_Source passage:_
########################################

Glossier a beauty guru that just marked its valuation at $1.2B in 2019 and turned Emily Weiss – the company’s founder into one of the rare female founders and CEOs of a unicorn company.
Launched its first product in 2014 – the company declined to disclose revenue figures, but said it experienced 600% growth from 2015 to 2016. Raised more than $34M in three rounds of funding over three years with the largest round of $24M in 2016.
The company’s founder has found her place in this massive space of cosmetics – which worth $532B globally, according to Forbes – dominated by giants like L’Oreal or Estee Lauder. Even though, Glossier has its own niche and compete with specific rivals like Stowaway and Onomie, the brand still on the way to differentiate itself by going against the ‘too much effort’ of traditional beauty ethos.
“The beauty industry historically won dollars by making women feel like they were not enough,” says Emily Weiss, CEO and Founder of Glossier. Who is Weiss and her compelling journey on growing into an entrepreneur, a leader? And the becoming of her brand.
An Effortless Aesthetic That Makes Billion Dollars Business
From a fashion assistant to a Vogue magazine stylist and near the end of her tenure at Vogue, the founder decided to put together everything she has gathered from the past years in the industry to dream up something of her own. A blog forum called Into the Gloss
Admittedly not knowing much about HTML or have many experiences in editing or writing, Weiss, however, knew she has a lot to do with the long-gone years in the fashion space. In 2010, beauty blogging was not something new or unique, but Weiss’s approach and her story was.
On the channel, the founder goes transparent about her industry, not just from the runway, she talked about real-life beauty products, and her practical authentic style. Plus, the winning card of Into the Gloss is its interview headlines with models and influencers in the beauty and fashion publications world – who through the blog share their live experiences and advice for Weiss’s audience. And that is what millennial women catch on, the INC called that “an effortless aesthetic”.
On the Way Looking for a Lot of Answers
I always thought that Into the Gloss was and is the beginning of something bigger. I was looking for a lot of answers. I wanted a deeper understanding of how women out in the world felt about beauty—which things mattered to them, and which didn’t. Glossier came about when I asked myself: ‘How can we create really essential products when there is so much out there in the world?’
Fast forward to 2014, at age 29, Weiss announced on her blog about a cosmetics line called Glossier.

########################################

_Extracted records:_
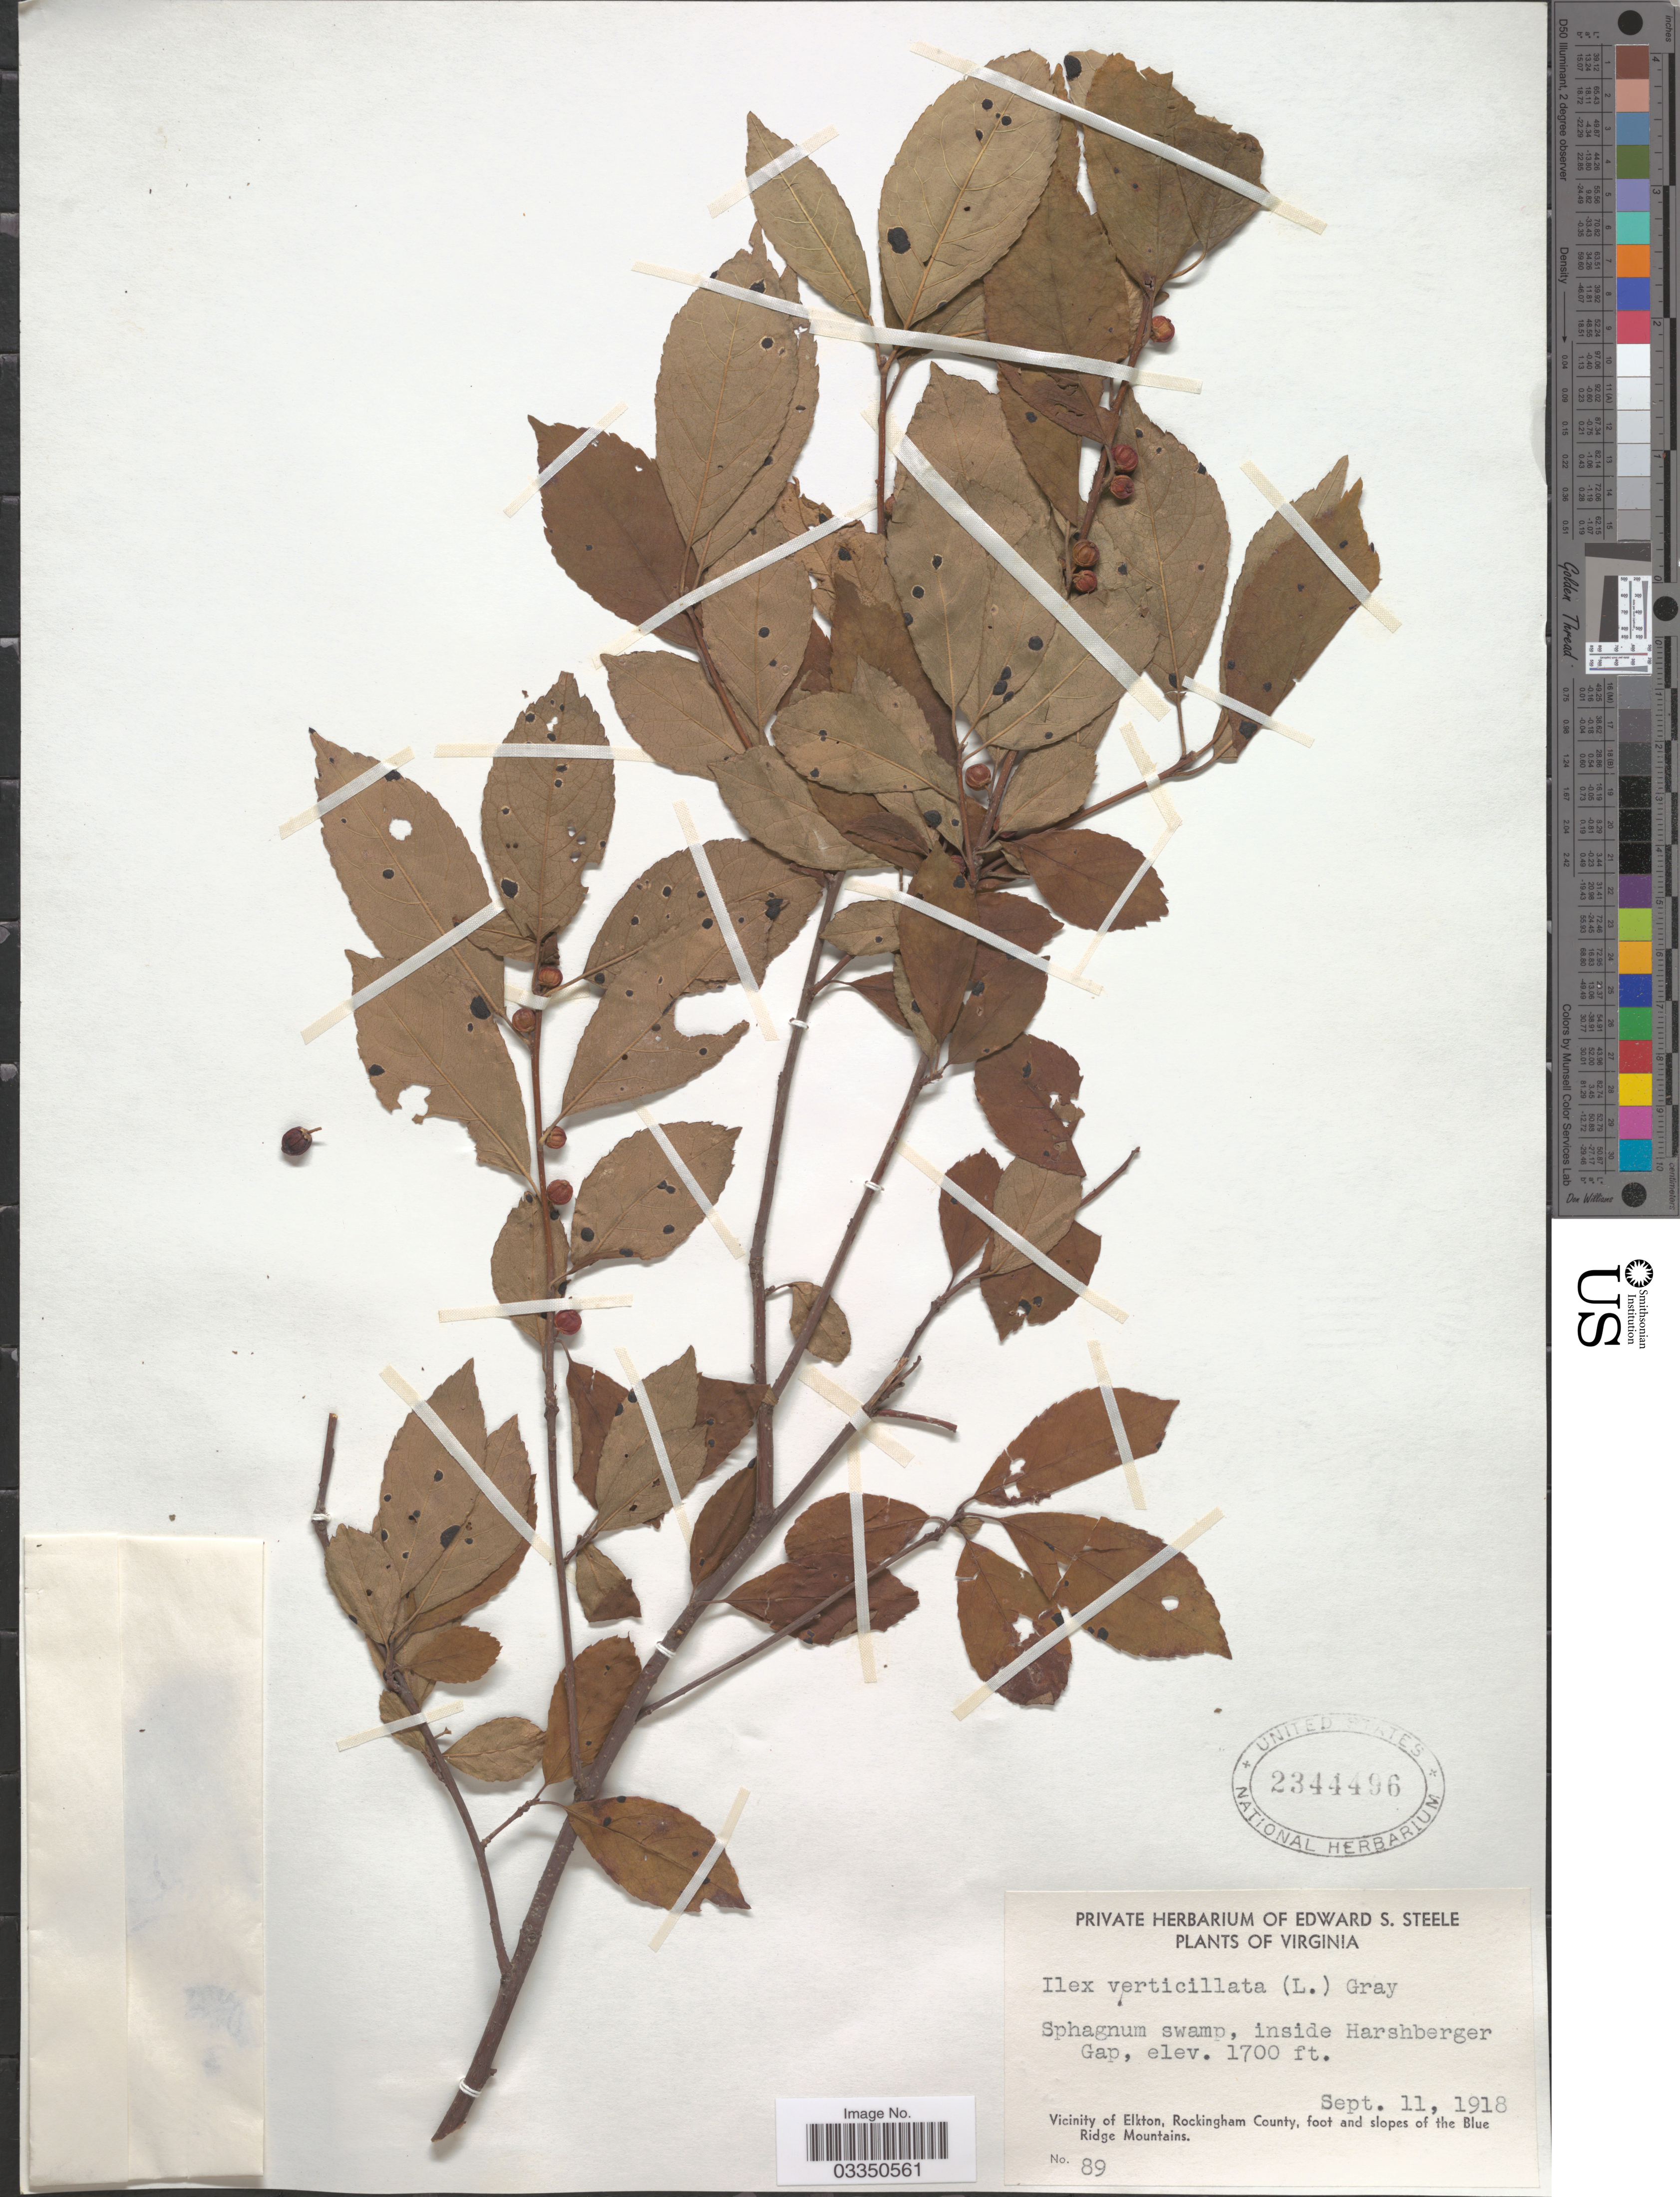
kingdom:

########################################

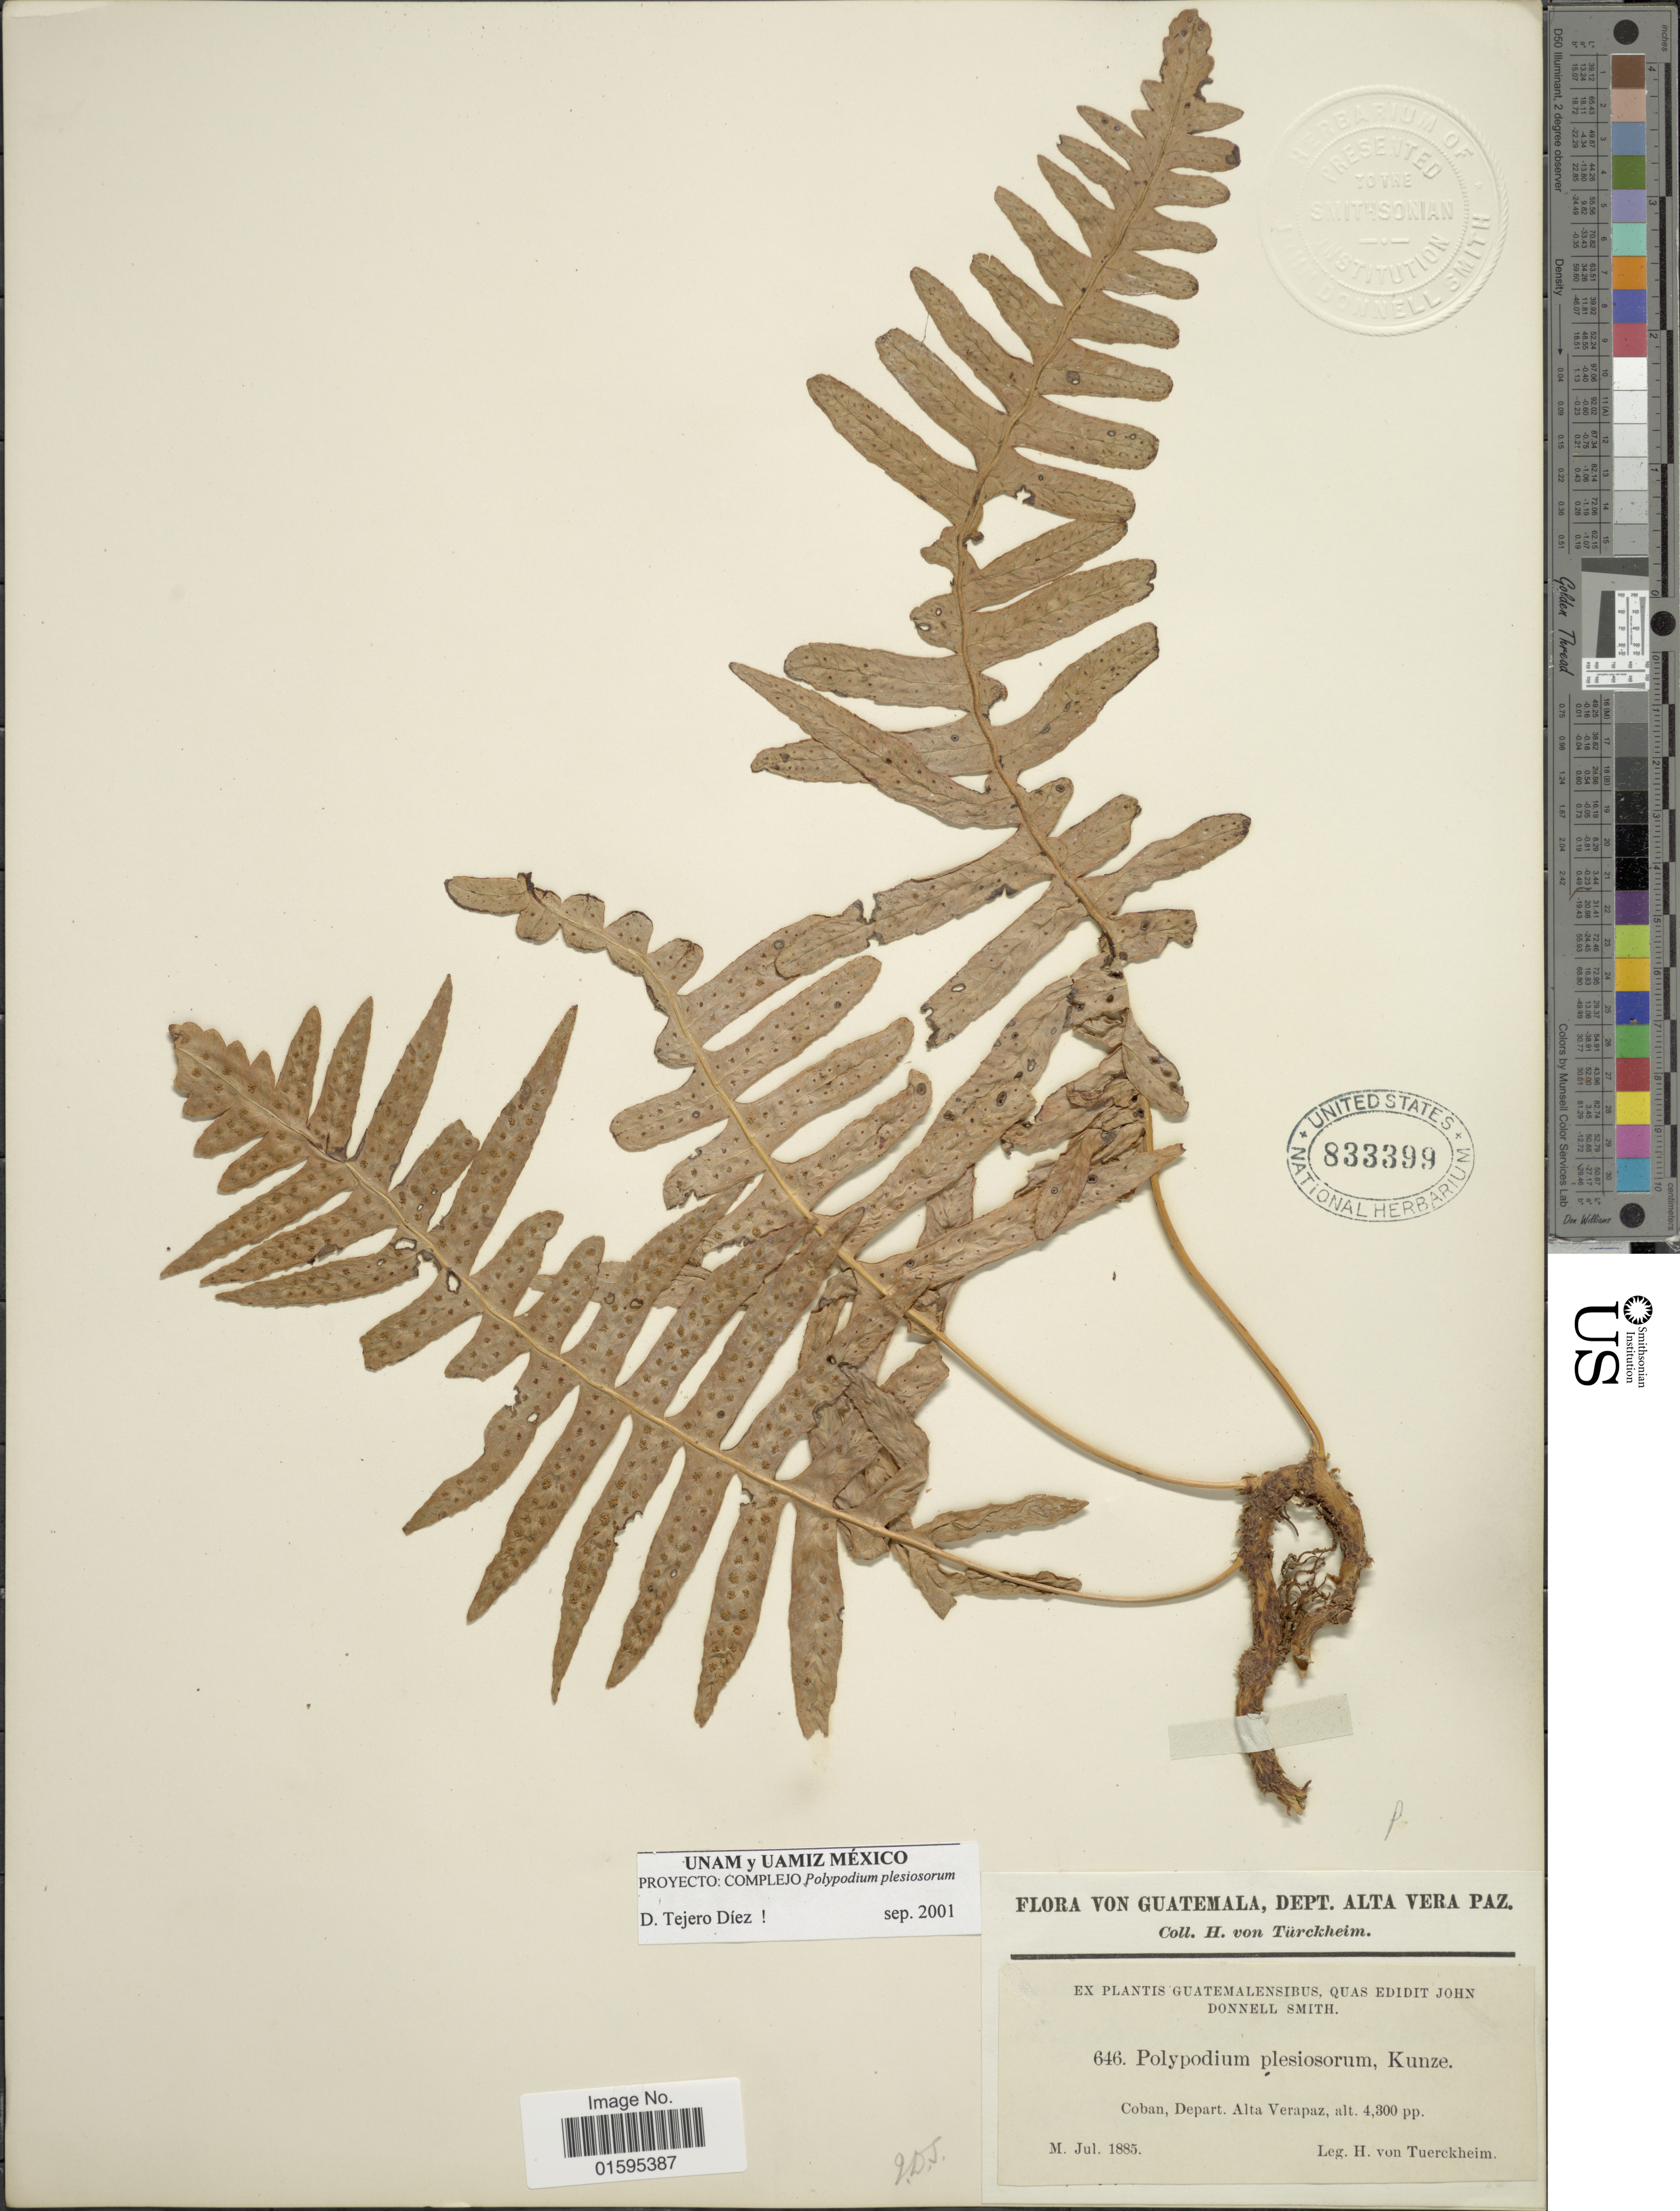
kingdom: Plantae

########################################

_Task:_
Pick up the article on Glossier and Emily Weiss after its final sentence and keep writing it.

_Exercise result:_
The founder recalls, in the earlier time she noticed how makeup artists at the runway always has more skincare products than makeups on their bags. That when she knows ‘putting on a bunch of makeup’ is getting outdated. “I learned this from being backstage with makeup artists and watching how much time they would spend prepping the skin versus applying makeup.”
The rise of ‘no-make, glowy, dewy’ makeup is coming, and as Weiss wants to bring it to the mass, Glossier came into being.
“I also think that’s the way the world is moving. People are spending more time on making social media content, and less time doing full faces of makeup, because there’s a new filter every day that can give you a new look.” Makeup sales, she says, have flattened in the US, while skincare sales are rising. Pricing that falls between drugstore and concept shop, Glossier with its early focus on skincare and its positive, you-look-good affirmations, is already in the perfect place.
Prior to the Launch
After two years of blogging and interacting with audiences, Weiss knew exactly what women are looking for but could not find on the shelves. She than have Nick Axelrod – who also worked in publishing on board to be her blog’s editorial director. While readership is tripled and article counts are upped, the last touch she needed was some money to turn those followers into buyers.
“When I started approaching venture-capital firms for funding, I heard the word ‘no,’ a lot,” Weiss later told Quartz. “Eventually I figured out that as much as these seasoned investors were assessing whether I was the right fit for them, I was doing the same.”
In 2013, Weiss raised about $2M and put it forward to have tech and designs for her new ecommerce platform. 2014 to reveals the brand, and officially launched the first product idea – a moisturizer that would not aggravate acnes but comes of a combo of $80 or separately from $12 to $26.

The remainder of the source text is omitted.